- SOURCE INFORMATION -
-- -- --

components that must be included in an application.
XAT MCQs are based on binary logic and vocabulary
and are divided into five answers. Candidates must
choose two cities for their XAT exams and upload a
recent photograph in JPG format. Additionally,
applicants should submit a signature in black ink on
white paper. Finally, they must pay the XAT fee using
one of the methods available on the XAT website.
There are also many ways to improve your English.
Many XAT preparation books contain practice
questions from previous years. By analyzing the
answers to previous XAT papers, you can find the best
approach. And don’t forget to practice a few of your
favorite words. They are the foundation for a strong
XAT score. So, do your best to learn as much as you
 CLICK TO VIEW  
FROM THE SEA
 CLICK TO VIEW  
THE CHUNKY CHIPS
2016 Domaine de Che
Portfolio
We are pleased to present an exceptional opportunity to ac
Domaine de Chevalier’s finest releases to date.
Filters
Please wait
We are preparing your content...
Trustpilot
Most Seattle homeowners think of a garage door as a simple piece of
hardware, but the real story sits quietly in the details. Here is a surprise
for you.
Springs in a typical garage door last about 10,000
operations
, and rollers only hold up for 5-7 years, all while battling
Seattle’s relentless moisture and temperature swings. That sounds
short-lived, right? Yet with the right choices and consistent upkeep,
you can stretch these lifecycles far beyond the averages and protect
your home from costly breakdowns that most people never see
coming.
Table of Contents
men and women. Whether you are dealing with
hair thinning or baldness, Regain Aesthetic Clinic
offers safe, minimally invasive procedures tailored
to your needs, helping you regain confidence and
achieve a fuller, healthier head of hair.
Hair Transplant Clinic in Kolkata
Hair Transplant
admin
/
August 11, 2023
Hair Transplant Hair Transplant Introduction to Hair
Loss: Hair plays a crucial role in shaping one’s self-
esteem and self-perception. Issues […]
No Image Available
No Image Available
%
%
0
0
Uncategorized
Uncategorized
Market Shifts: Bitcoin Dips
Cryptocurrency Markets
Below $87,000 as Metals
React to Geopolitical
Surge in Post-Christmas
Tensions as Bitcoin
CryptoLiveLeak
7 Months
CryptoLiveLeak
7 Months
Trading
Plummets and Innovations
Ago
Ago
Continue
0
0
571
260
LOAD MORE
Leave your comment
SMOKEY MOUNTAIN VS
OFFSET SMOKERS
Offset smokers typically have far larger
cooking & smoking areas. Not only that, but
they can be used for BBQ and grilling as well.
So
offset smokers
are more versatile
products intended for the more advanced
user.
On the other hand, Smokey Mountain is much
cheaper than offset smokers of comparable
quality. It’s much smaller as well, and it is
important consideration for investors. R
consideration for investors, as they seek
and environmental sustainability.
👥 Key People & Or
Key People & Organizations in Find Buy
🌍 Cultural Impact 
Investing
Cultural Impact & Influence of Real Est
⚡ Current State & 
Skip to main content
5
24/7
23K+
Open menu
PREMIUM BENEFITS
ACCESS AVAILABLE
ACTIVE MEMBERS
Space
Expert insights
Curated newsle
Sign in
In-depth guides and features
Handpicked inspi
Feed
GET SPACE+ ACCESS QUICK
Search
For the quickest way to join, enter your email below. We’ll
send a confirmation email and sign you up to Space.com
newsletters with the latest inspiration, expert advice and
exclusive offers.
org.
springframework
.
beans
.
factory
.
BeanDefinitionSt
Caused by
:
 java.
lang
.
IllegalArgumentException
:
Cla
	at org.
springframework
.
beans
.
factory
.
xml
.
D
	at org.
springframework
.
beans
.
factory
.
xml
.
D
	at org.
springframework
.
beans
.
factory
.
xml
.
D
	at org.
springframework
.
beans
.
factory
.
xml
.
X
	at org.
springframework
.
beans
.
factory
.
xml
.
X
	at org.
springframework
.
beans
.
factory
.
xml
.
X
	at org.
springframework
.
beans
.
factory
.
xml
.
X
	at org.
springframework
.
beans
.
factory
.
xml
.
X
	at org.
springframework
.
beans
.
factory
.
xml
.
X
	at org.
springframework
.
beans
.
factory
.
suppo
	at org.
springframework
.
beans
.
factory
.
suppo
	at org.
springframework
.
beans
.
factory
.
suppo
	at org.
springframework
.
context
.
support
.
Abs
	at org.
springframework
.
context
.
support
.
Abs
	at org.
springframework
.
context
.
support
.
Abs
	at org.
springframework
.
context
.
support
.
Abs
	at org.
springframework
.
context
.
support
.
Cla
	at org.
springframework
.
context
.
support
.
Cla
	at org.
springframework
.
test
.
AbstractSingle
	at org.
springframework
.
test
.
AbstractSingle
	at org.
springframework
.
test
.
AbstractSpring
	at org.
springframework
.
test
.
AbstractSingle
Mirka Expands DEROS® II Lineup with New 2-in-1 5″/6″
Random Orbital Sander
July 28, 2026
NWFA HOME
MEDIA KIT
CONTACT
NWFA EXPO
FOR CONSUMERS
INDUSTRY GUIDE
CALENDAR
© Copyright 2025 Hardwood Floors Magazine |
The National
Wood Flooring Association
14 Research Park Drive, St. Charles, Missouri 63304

-- -- --

- THE TASK -
Your reply must consist of one number, the count of lines in the entries that hold "Cultural".

- EXPECTED ANSWER -
2